SEARS sampled over 15,000 students, 10 percent of whom attend schools in the UC system. Thirty-three percent of students believe the cost of college is the greatest impediment to their success, and 31 percent believe balancing school and work responsibilities is their largest obstacle, according to the survey. Additionally, 35 percent of the students surveyed experienced food insecurity within the past month, and 33 percent of the students surveyed experienced housing insecurity in the past month.

Schools within the UC system have historically faced the issues of housing and food insecurity. According to a basic needs report for the UC system released in December 2017, 44 percent of undergraduate and 26 percent of graduate students reported having experienced food insecurity. Five percent of undergraduate and graduate students have faced homelessness at some point during their UC enrollment.

“We are committed to keeping costs like food and housing as low as possible, as part of the broader campus objective of keeping the cost of a Berkeley education affordable,” said campus spokesperson Dan Mogulof in an email. “The University offers several resources specific to food or housing security, including: financial aid and counseling; financial literacy workshops; the Food Assistance Program; and emergency food resources like the UC Berkeley Food Pantry and the Bear Pantry.”

The UC Berkeley Food Pantry provides emergency food assistance to any student, staff or faculty member. The pantry also launched an app in July for Android that features a live inventory, notifications for restocks and up-to-date opening and closing hours.

Stella Zhu, the UC Berkeley Food Pantry coordinator, told The Daily Californian in May that 22,000 people visit the food pantry annually, and 1,000 people visit it weekly.

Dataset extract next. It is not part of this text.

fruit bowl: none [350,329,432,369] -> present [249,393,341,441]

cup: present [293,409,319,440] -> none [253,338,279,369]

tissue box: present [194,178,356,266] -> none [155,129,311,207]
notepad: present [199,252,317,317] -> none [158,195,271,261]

Food and housing insecurity disproportionately affects students of color, according to the survey. Fifty-two percent of Black students receiving Pell or Cal Grant aid indicated housing insecurity, and 45 percent reported food insecurity. Students with dependents and students older than the age of 25 also faced higher levels of housing insecurity, higher expenses and feel less equipped to pay for college, according to the survey.

Mogulof added that financing an education is especially difficult given UC Berkeley’s location in the San Francisco Bay Area.

According to a press release from CSAC, it plans to use the survey results to develop a new expense budget for students in determining Cal Grant and other state financial aid eligibility.

“Far too many students do not have the financial means to cover the real costs of college, nor do they have access to sufficient aid,” said Marlene Garcia, executive director of CSAC, in a press release. “This is unacceptable, and we must address these direct needs immediately.”